Bütünlükten yoksun bir dış politika izliyoruz.

Türkiye'nin ulusal güvenliği bakımından NATO üyeliği önemini koruyan bir ittifaktır. NATO, Türkiye'ye karşı sorumluluğunu yerine getirmedi, evet bu doğru olabilir ancak Türkiye oranın üyesidir ve NATO bir savunma ittifakıdır ve Türkiye'nin ulusal güvenliğini gerçekçi bir şekilde bu ittifak içinde araması doğru olacaktır.

Rusya'nın attığı adımlara bakın son dönemlerde. Gürcistan, 2008 Güney Osetya ve Abhazya, oralarda kendine bağlı devletçikler oluşturdu. Kırım'ı ilhak etti. Ukrayna'yı karıştırmaya devam ediyor.

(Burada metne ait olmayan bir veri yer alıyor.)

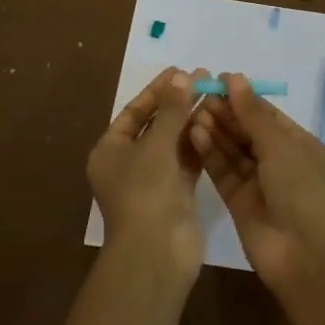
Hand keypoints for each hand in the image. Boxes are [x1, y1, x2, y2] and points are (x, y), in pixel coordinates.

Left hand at [87, 67, 206, 280]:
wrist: (156, 254)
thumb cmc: (145, 193)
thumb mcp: (156, 145)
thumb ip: (172, 110)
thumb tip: (183, 76)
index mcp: (110, 151)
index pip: (134, 112)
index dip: (157, 90)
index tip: (180, 70)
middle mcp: (128, 164)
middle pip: (155, 125)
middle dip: (178, 102)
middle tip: (204, 78)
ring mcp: (153, 181)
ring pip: (173, 142)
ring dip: (191, 120)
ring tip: (214, 94)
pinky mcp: (176, 194)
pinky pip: (187, 161)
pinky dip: (198, 143)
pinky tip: (215, 122)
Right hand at [189, 72, 324, 299]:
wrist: (303, 255)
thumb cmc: (300, 189)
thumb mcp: (279, 144)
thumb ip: (252, 112)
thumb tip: (234, 77)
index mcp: (298, 145)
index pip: (266, 115)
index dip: (243, 97)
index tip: (217, 80)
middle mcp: (279, 162)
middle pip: (247, 131)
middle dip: (226, 113)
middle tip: (200, 94)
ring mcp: (258, 183)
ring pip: (233, 150)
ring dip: (215, 130)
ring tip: (193, 111)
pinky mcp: (238, 202)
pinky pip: (223, 171)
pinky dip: (210, 153)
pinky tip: (194, 133)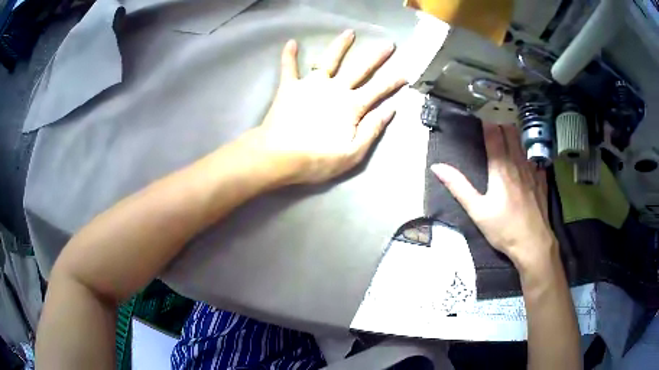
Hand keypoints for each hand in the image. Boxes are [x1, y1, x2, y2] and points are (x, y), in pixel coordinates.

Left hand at [253, 30, 405, 183]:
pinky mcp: (290, 87)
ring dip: (340, 45)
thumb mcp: (352, 153)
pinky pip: (289, 68)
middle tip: (388, 44)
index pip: (378, 90)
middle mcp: (334, 89)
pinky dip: (289, 56)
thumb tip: (390, 110)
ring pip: (329, 59)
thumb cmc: (317, 159)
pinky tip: (291, 42)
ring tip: (349, 33)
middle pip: (360, 69)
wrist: (278, 157)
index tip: (405, 74)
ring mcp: (311, 85)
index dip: (393, 82)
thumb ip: (372, 130)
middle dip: (376, 57)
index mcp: (351, 106)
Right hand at [431, 124, 556, 267]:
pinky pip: (535, 160)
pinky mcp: (541, 181)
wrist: (533, 243)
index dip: (487, 124)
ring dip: (515, 137)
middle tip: (493, 128)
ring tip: (508, 139)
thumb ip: (458, 186)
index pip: (494, 135)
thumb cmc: (503, 228)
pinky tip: (526, 161)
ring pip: (523, 144)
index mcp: (500, 168)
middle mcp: (518, 163)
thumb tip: (437, 167)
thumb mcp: (477, 210)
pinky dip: (529, 155)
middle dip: (502, 126)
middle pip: (511, 133)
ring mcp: (532, 171)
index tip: (481, 118)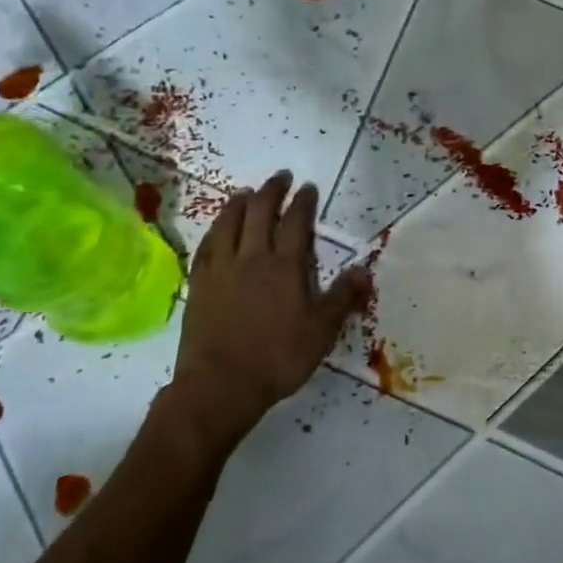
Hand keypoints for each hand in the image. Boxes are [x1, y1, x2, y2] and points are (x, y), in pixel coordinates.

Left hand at [163, 173, 370, 452]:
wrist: (220, 385)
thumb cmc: (278, 358)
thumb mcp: (322, 331)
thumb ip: (342, 298)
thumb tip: (362, 269)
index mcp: (285, 267)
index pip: (296, 223)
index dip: (303, 202)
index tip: (308, 187)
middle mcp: (252, 259)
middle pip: (260, 213)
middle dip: (271, 191)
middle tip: (280, 177)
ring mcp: (222, 270)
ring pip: (228, 224)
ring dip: (239, 203)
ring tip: (246, 192)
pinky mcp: (200, 285)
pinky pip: (206, 246)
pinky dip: (215, 230)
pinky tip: (218, 228)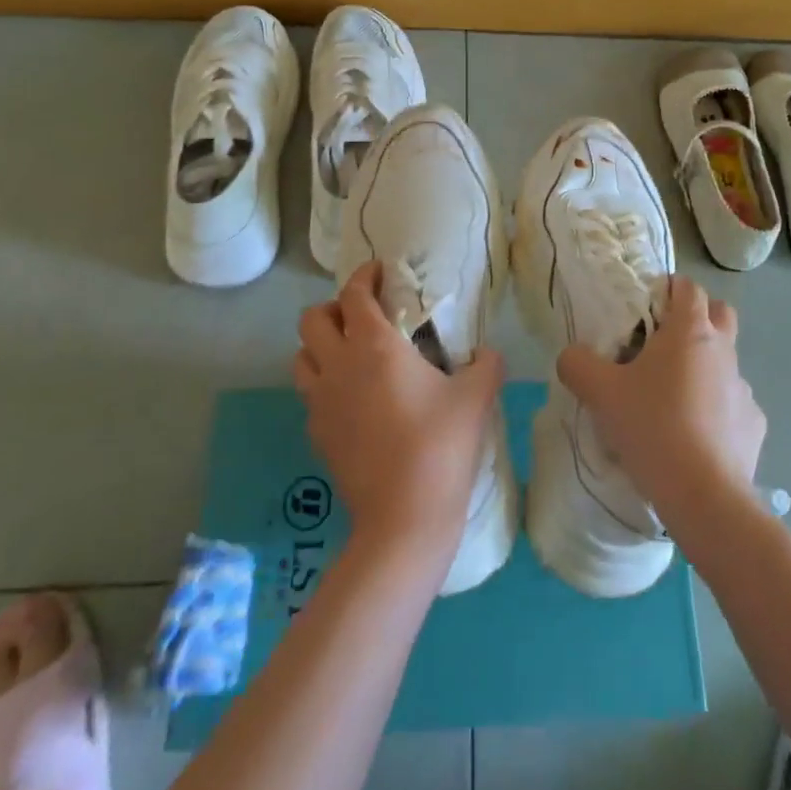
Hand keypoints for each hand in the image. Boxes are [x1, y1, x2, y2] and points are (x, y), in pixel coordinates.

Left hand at [293, 261, 504, 564]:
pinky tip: (353, 399)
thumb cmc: (440, 444)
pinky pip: (310, 394)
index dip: (364, 276)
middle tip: (363, 316)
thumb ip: (486, 364)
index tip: (380, 273)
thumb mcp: (476, 396)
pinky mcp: (316, 434)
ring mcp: (321, 402)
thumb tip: (488, 354)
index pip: (354, 294)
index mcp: (374, 346)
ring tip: (350, 354)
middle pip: (312, 319)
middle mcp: (338, 366)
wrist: (404, 516)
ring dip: (321, 345)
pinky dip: (325, 383)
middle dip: (334, 308)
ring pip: (301, 356)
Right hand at [555, 274, 765, 523]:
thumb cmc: (652, 427)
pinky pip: (733, 405)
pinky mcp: (754, 424)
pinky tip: (695, 437)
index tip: (645, 308)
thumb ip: (578, 364)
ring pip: (725, 362)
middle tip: (664, 343)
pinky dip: (716, 411)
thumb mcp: (600, 393)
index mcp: (690, 331)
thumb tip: (572, 356)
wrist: (704, 495)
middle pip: (720, 313)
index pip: (687, 287)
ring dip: (704, 368)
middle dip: (697, 317)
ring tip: (673, 399)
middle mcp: (723, 351)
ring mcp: (744, 388)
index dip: (667, 289)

Tarih gösteriyor ki bize, Türkiye'nin Rusya ile iyi ilişkiler içinde olması önemli ancak Rusya'ya bağımlı hale gelmesi tehlikeli. Şu anda enerji açısından çok büyük ölçüde Rusya'ya bağımlı bir ülkeyiz. Rusya, öyle diplomasinin inceliklerine bağlı bir ülke de değil. Bir sıkıntı anında Türkiye'ye çok ciddi tehlikeler yaratabilir.